Biskup zachęca adresatów listy, by zaufali miłości Boga, która jest źródłem prawdziwej godności każdego z nas; by doświadczyli osobistego spotkania z przebaczającym i uzdrawiającym Bogiem.

"Jednym z najgorszych więzień jest serce zamknięte i zatwardziale, dotknięte rozpaczą, rezygnacją lub obojętnością. Dlatego obejmując Was moją pamięcią i życzliwością, życzę Wam, nadziei, życzę Wam odnalezienia pokoju serca oraz przyjęcia Bożej łaski. Życzę Wam również abyście już teraz żyli godnie w pokoju i byście jak najszybciej mogli powrócić do normalnego życia poza kratami wiezienia.

Ks. Tomasz Gorczyński i ks. Łukasz Mieszczak sprawują Eucharystie w niedzielę Jubileuszu Wieźniów   Ks. Tomasz Gorczyński i ks. Łukasz Mieszczak sprawują Eucharystie w niedzielę Jubileuszu Wieźniów
Urszula Rogólska /Foto Gość

Z kolei w liście do pracowników aresztu biskup pisze m.in.: "Kościół  w swoim nauczaniu przypomina, że kara więzienia nie może być jedynie formą odpłaty ani tym bardziej przybierać kształtu społecznego odwetu. Kara i więzienie mają sens wówczas, gdy potwierdzając zasady sprawiedliwości i zapobiegając przestępczości, służą zarazem odnowie człowieka, dają tym, którzy popełnili błąd możliwość zastanowienia się i odmiany życia, aby mogli włączyć się na nowo w życie społeczeństwa".

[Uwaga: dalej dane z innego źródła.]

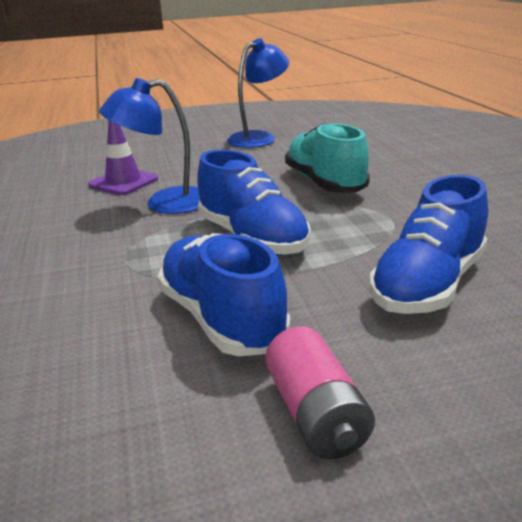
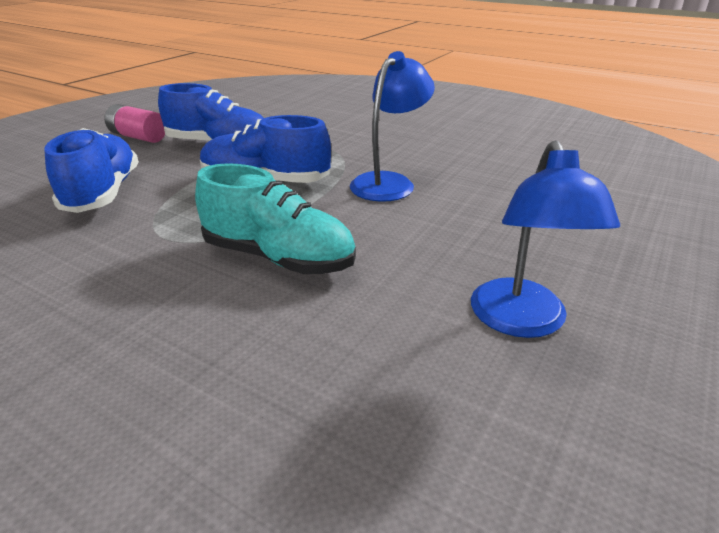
camera: 135 degrees right, 5 degrees up
(123, 182) = (475, 186): purple traffic cone -> none

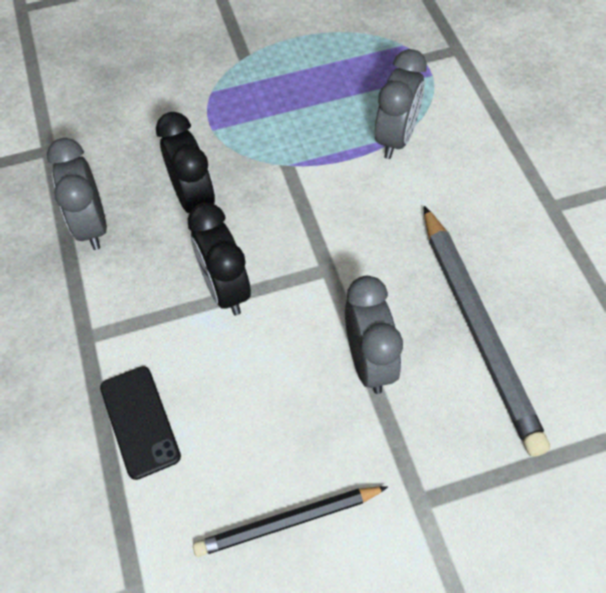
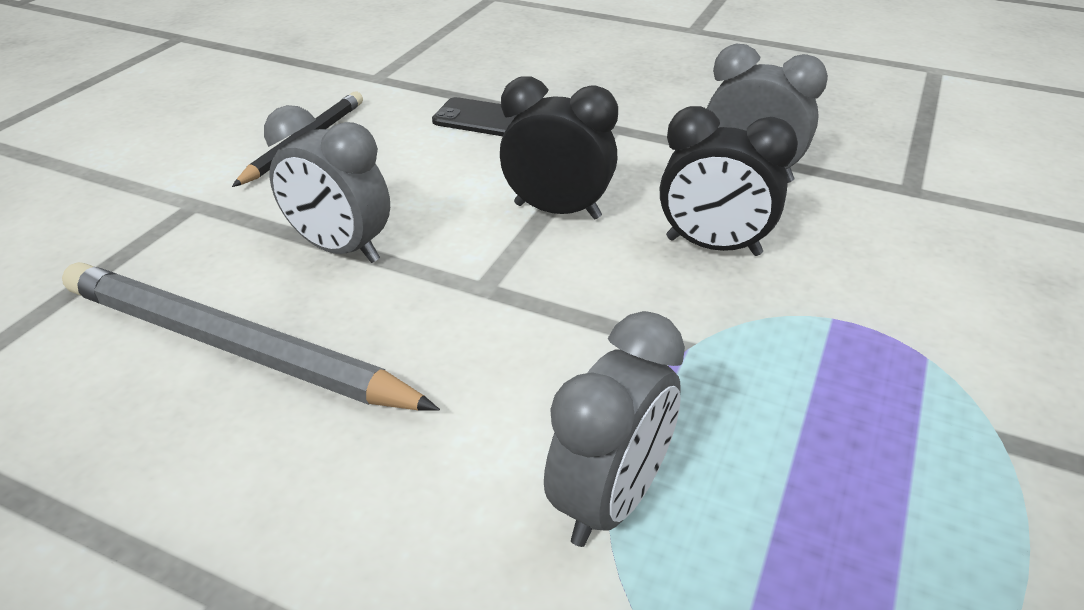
camera: 130 degrees right, 20 degrees down
(396, 138) = (610, 500): grey clock -> grey clock turned 120 degrees counterclockwise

Jak dodaje biskup Pindel: "To dzięki Państwa służbie i poświęceniu, więzienie może stać się miejscem bardziej ludzkim, dającym osadzonym również szansę na refleksję i próbę przemiany życia. Oczywiście podejmowane przez Państwa działania są propozycją, której przyjęcie jest sprawą wolnej woli każdego z osadzonych i nie wszyscy niestety ją przyjmują. Jednak mimo to są one konieczne, aby kara więzienia lepiej odpowiadała godności człowieka".

W bielskim areszcie śledczym przebywa około 240 osadzonych. Od 2008 roli funkcjonuje tu kaplica dla wszystkich wyznań. Jej inicjatorem był śp. ks. Antoni Kajzerek.